With your new smile and you finally reaching the height where you can ride down the big slide at the city pool, I’m reminded again that you’re growing up too fast. You’re getting to an age that scares me–you’re very critical of yourself and are starting to be concerned about what others think about you. I want you to live in this precious little carved out world where you maintain that beautiful innocence and optimism for things and people but we all know everyone has to grow up and that realization hurts.
I read a blogpost recently where another fellow mother was discussing how her life has changed since having a daughter. In times before her daughter, she was quick to talk negatively about herself–obsessing over a new gray hair or another wrinkle. Once she had a daughter, she realized that she didn’t want her daughter to obsess over those very same things. She became hyper-aware of how often she criticzed herself and made a conscious effort to stop. Instead of seeing the flaws, embrace all the imperfections as part of a journey–your life’s journey. This particular post became quite personal for me because I remember being of an age where I became aware and concerned about how others viewed me. I was embarrassed about my imperfections and even though I had a mother who didn’t obsess over makeup or exercise, I still discovered self-hate and now that I’m a mother with a daughter of my own, I see now that those moments in front of the mirror obsessing, were wasted minutes.
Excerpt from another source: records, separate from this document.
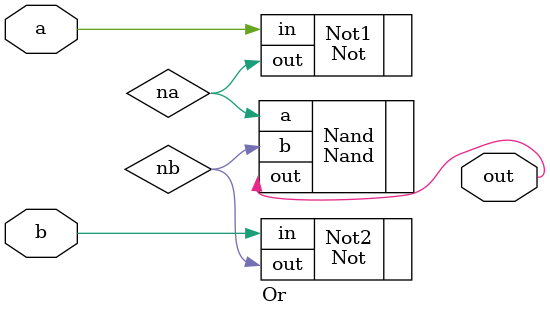
<source format=v>

module Or (
  input wire a, b,
  output wire out
);

wire na, nb;

Not Not1(.in(a), .out(na));
Not Not2(.in(b), .out(nb));
Nand Nand(.a(na), .b(nb), .out(out));

endmodule

</source>
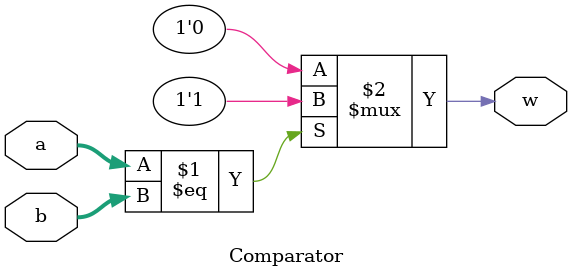
<source format=v>
`timescale 1ns / 1ps
module Comparator(a, b, w);
	input[7:0] a , b;
	output w;
	
	assign w = (a == b) ? 1'b1 : 1'b0;

endmodule

</source>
I want you to love yourself despite of how different you look or feel. I realize the journey ahead is long and hasn’t even really begun but as your mother, I will never stop the long hard struggle of teaching you self-acceptance and self-love. I can speak now because I have lived through the awkward (still do) and can honestly tell you that you’re not alone. Everyone has self-doubt at some point or another. Embrace your uniqueness and understand that all those nuances are what make you, you. Beautiful, strong, intelligent, janky-tooth and all, you and it’s perfect, my dear. Absolutely, without a doubt, perfect.